### Tasks to perform
1. In the passage on the Chicago teachers strike, what subject does Jennifer Hessenthaler teach at Senn High School?
2. Shorten the paragraph beginning "On the second day of the Chicago Teachers Union" from the passage on the Chicago teachers strike, keeping its main facts.

### Document passage

>>>

On the second day of the Chicago Teachers Union and SEIU Local 73 strike, teachers outside Senn High School in the city’s Edgewater neighborhood played music, sang songs and chanted as car horns blared from motorists showing support for the striking workers.
“I actually feel like today we’re even more energized than we were yesterday,” said Jennifer Hessenthaler, an English teacher at Senn.
David Kaplan from Von Steuben High School in Albany Park agreed that his picket line was even more invigorated Friday than it was the day before.
“I think we got our second wind,” he said while wrapping up Friday morning’s picketing. “In 2012, we were strong, but it was new to us.”
But whether the wind is blowing in the union’s favor is anyone’s guess.
Chicago Public Schools canceled classes again Friday, as there is still no deal between the unions and the city.
Union leadership and the district continue to spar over whose court the proverbial ball is in.
“If you’d asked me two weeks ago, I would’ve said we wouldn’t have even been at this point,” said Kaplan, “because I’m just optimistic by nature, and we’ve learned lessons from the past.”

<<<

### Data supplied

>>>

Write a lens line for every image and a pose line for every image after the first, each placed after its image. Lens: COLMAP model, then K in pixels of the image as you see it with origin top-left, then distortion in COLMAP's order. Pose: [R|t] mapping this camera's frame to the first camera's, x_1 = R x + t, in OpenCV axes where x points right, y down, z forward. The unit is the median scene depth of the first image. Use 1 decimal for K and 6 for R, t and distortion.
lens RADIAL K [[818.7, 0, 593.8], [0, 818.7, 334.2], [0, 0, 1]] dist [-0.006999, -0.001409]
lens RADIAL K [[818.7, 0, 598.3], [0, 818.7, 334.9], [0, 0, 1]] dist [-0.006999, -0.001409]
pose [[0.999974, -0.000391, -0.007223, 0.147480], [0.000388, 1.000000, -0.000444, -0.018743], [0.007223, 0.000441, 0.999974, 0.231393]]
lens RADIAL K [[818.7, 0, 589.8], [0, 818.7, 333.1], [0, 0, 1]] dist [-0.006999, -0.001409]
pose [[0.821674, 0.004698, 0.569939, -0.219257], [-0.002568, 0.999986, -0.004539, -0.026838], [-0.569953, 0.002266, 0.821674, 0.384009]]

<<<

### Answer section
1. English

2. On the second day of the Chicago Teachers Union and SEIU Local 73 strike, teachers at Senn High School in Edgewater played music, sang and chanted while passing drivers honked in support.